Vitamin D May Be Effective in Fighting Eczema
A recent Harvard-led study suggests that supplementation with vitamin D may improve winter-related atopic dermatitis (AD) in children. Atopic dermatitis, also known as eczema, is an itchy, inflammatory, relapsing skin disorder.
Participants in the study included 100 children with a mean age of nine in Mongolia, where vitamin D deficiency is common in the winter. They were given either 1000 IU of vitamin D or a placebo every day for one month.
At the conclusion of the study, the vitamin D group had a significant improvement in Eczema Area and Severity Index score. They also had better Investigator’s Global Assessment scores and secondary outcomes. Additionally, parental assessments that the AD had improved were statistically different after one month, 64% in the vitamin D group and 43% in the placebo group.
The researchers believe the effect seen was due to vitamin D’s potential to boost the immune system.
The study was published in the October 2014 issue of the Journal of Allergy and Clinical Immunology.
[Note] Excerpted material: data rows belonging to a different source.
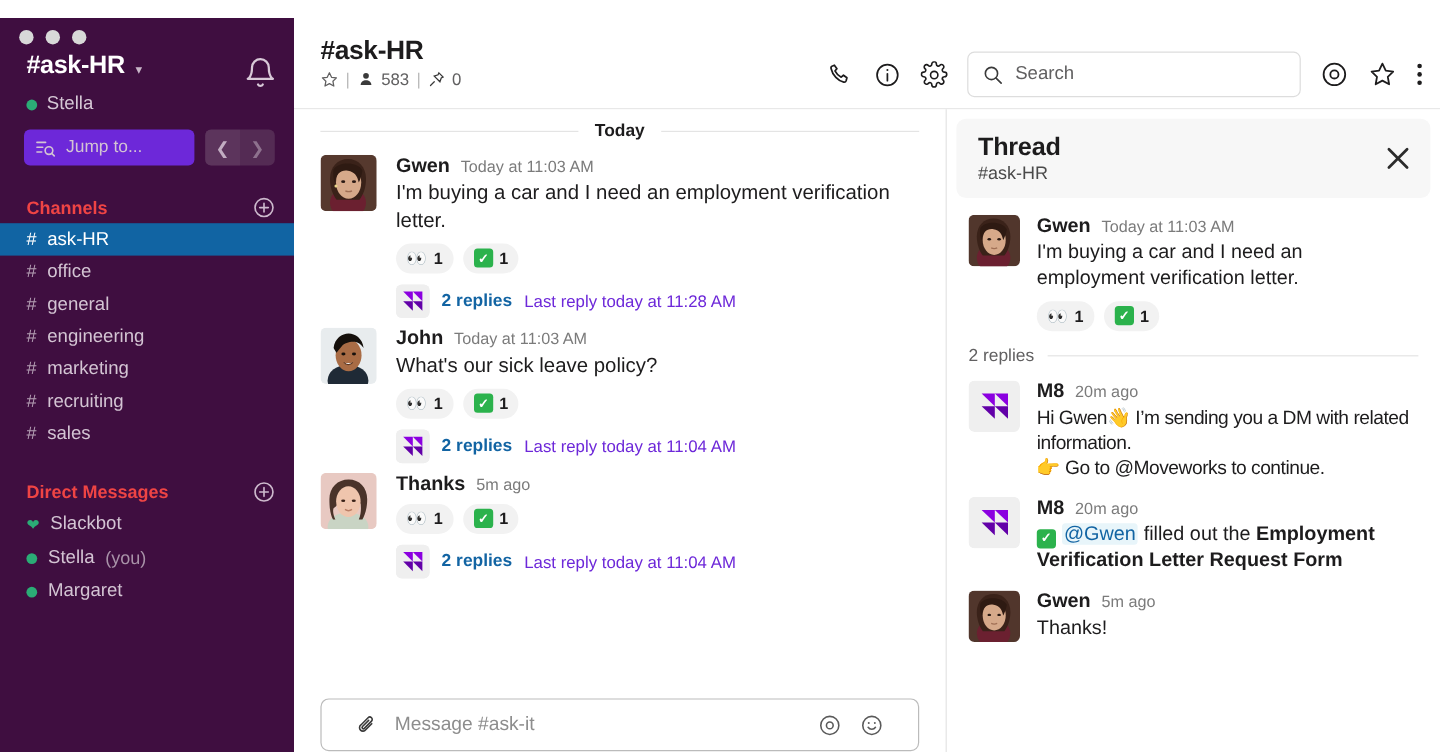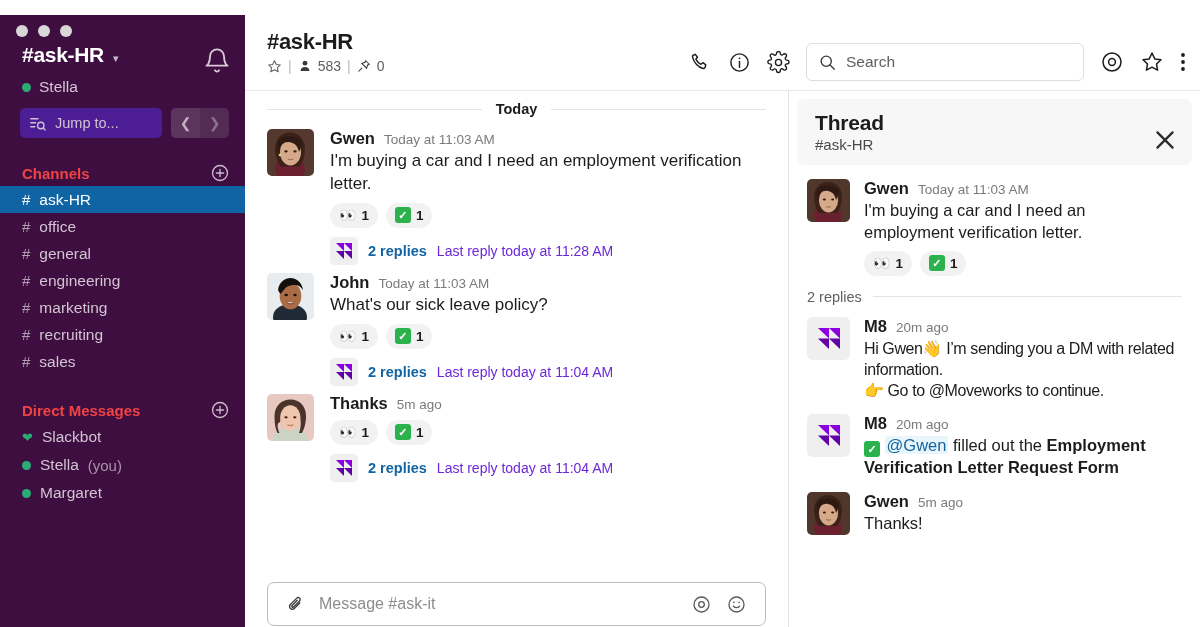--- a/index.html
+++ b/index.html
@@ -31,21 +31,21 @@
     display: flex; align-items: center; gap: 8px; margin-top: 3px;
   }
   .pres-dot {
     width: 9px; height: 9px; border-radius: 50%;
     background: #2BAC76; flex: 0 0 9px;
   }
   .ws-user { font-size: 15.5px; color: #D5C7D5; }
 
   .jump-row { display: flex; align-items: center; padding: 12px 16px 0 20px; gap: 9px; }
   .jump-box {
-    flex: 1; height: 30px; background: #4c1d95; border-radius: 5px;
+    flex: 1; height: 30px; background: #6d28d9; border-radius: 5px;
     display: flex; align-items: center; gap: 9px; padding: 0 10px;
     color: #D3C4D3; font-size: 14.5px;
   }
   .navbtns { display: flex; background: #542B54; border-radius: 5px; height: 30px; overflow: hidden; }
   .navbtn {
     width: 29px; height: 30px; display: flex; align-items: center; justify-content: center;
     color: #C2ADC2; font-size: 14px;
   }
   .navbtn.back { background: #5C345C; }
   .navbtn.fwd { color: #8E718E; }
@@ -123,29 +123,29 @@
   .mwlogo {
     width: 28px; height: 28px; border-radius: 5px; background: #EFEFEF;
     display: flex; align-items: center; justify-content: center; flex: 0 0 28px;
   }
   .replies-link { font-size: 14.5px; font-weight: bold; color: #1264A3; }
   .lastreply { font-size: 14px; color: #6d28d9; }
 
   .composer { padding: 10px 22px 16px 22px; }
   .comp-box {
     height: 44px; border: 1px solid #BBBBBB; border-radius: 7px;
-    display: flex; align-items: center; padding: 0 18px; gap: 14px;
+    display: flex; align-items: center; padding: 0 28px; gap: 14px;
   }
   .comp-ph { flex: 1; color: #8D8D8D; font-size: 16px; }
 
   
   .thread { width: 412px; flex: 0 0 412px; border-left: 1px solid #E4E4E4; background: #fff; display: flex; flex-direction: column; }
   .th-head {
     margin: 8px 8px 0 8px; background: #F7F7F7; border-radius: 8px;
-    padding: 12px 14px 12px 18px; display: flex; align-items: flex-end;
+    padding: 12px 14px 12px 18px; display: flex; align-items: center;
   }
   .th-title { font-size: 21px; font-weight: bold; color: #1D1C1D; letter-spacing: -0.2px; }
   .th-sub { font-size: 15px; color: #4A4A4A; margin-top: 1px; }
   .th-close { margin-left: auto; color: #3A3A3A; }
   .th-body { flex: 1 1 auto; overflow: hidden; padding-top: 6px; }
   .th-msg { display: flex; gap: 14px; padding: 8px 16px 0 18px; }
   .th-avatar { width: 43px; height: 43px; border-radius: 5px; flex: 0 0 43px; overflow: hidden; }
   .th-text { font-size: 16.5px; color: #1D1C1D; line-height: 1.33; margin-top: 2px; }
   .th-divider { display: flex; align-items: center; gap: 11px; padding: 13px 18px 2px 18px; }
   .th-divider .cnt { font-size: 14.5px; color: #616061; white-space: nowrap; }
Previous studies have associated vitamin D with reducing the risk of skin damage, reducing the risk of osteoporosis, combating diabetes, and improving age related macular degeneration.
Vitamin D can be found in milk, fortified cereals, fish, and eggs. Your body also processes vitamin D from the sun but it becomes harder for our bodies to process it as we age. A high quality vitamin D supplement is always a good option if you feel that you’re not getting enough through diet and sun.